Once you have structured history, you can answer more interesting questions:

• Does performance drop every evening?
• Is one route consistently worse on weekends?
• Did routing change after the provider migrated something upstream?

Automating Tests with Cron

If you want long-term data, run the benchmark on a schedule.

Edit your crontab:

crontab -e

Run the script every 6 hours and save logs:

0 */6 * * * /usr/bin/bash /opt/bwg-speed-test/speedtest.sh >> /var/log/vps-speedtest.log 2>&1

Or, if you want a lighter daily run at off-peak hours:

15 3 * * * /usr/bin/bash /opt/bwg-speed-test/speedtest.sh >> /var/log/vps-speedtest.log 2>&1

Cron tips that save pain later

• Use absolute paths for scripts and binaries
• Redirect both stdout and stderr with >> file 2>&1
• Keep log rotation in mind if the script runs often
• Pin test endpoints so comparisons remain valid
• Avoid running too frequently; every 4–6 hours is usually enough

If you’re collecting data from multiple regions, it’s also smart to stagger the jobs by a few minutes rather than hammering all endpoints at once.

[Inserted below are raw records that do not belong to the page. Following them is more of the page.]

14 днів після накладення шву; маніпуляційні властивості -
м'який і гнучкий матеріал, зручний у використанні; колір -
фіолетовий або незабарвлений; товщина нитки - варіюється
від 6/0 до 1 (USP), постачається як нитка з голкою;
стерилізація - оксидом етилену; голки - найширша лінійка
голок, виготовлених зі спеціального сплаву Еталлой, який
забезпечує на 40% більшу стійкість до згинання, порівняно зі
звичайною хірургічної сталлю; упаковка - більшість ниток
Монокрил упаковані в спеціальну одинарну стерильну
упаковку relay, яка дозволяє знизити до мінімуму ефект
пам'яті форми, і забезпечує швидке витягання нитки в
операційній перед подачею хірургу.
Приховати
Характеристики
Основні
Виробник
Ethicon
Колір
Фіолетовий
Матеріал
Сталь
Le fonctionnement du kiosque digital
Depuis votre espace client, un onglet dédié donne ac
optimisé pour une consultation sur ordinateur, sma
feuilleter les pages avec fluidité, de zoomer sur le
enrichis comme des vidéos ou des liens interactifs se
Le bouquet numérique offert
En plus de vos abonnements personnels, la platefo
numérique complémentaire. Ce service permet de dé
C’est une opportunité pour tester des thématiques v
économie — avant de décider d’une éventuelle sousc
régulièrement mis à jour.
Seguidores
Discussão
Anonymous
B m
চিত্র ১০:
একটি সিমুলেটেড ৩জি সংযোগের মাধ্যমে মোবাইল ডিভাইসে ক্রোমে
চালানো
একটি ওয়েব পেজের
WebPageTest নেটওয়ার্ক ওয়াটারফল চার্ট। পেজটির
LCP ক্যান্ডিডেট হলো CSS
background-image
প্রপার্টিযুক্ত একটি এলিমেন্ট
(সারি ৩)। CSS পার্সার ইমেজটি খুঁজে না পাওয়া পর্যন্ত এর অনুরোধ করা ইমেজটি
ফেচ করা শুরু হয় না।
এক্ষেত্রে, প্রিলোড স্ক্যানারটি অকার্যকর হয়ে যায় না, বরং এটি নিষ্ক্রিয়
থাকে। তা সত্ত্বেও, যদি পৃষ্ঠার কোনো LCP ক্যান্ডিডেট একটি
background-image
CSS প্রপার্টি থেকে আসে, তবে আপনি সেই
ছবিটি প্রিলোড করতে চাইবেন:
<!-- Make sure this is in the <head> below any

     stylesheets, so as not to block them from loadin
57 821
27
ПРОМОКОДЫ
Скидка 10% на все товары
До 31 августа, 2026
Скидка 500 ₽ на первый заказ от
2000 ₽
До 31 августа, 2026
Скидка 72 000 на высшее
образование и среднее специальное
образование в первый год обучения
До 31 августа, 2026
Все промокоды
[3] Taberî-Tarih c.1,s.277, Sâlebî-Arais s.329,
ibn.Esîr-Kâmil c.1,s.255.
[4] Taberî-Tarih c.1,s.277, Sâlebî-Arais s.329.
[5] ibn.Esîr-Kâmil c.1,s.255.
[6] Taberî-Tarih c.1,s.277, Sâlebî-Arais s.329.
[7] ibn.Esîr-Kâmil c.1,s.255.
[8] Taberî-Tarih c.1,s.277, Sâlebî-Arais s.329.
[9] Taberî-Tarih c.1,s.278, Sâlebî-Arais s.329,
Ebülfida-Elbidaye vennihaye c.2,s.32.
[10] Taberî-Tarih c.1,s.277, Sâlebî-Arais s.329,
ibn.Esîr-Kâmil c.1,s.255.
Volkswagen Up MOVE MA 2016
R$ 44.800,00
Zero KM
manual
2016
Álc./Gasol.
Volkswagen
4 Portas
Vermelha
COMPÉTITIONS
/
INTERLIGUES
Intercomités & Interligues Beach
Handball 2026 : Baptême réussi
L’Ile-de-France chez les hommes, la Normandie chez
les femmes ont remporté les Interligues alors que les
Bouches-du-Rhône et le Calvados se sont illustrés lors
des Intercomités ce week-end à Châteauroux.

A Few Practical Benchmarking Rules

After doing this a few times, these rules have held up well for me:

1. Never trust a single run

One benchmark can be an outlier. Run at different times.

2. Test the route that matches your users

A VPS can be amazing for US traffic and mediocre for East Asia. Both can be true.

3. Use more than one tool

• speedtest for public throughput
• iperf3 for controlled transfer tests
• mtr for routing and packet health
• bench.sh for quick baseline checks

4. Record context

Always note:

• time tested
• target server or region
• protocol used
• whether the result was upload or download

Without context, benchmark history becomes useless quickly.

Final Thoughts

If you’re evaluating a VPS, don’t ask only, “How fast is this server?” Ask instead:

• How fast from where?
• How stable at what time?
• Under which protocol?
• For which workload?

That framing turns benchmarking from a marketing screenshot into an engineering tool.

The Los Angeles CN2 GIA dataset above is a good example: the interesting part is not just that local throughput is high, but that cross-region behavior remains reasonably strong and interpretable when combined with latency and route analysis.

If you want to build your own repeatable workflow, start simple: one Bash script, fixed test targets, structured logs, and scheduled runs. That alone will tell you more than most hosting landing pages ever will.

What tools do you use to benchmark your servers, and which metric has turned out to matter most in real production use?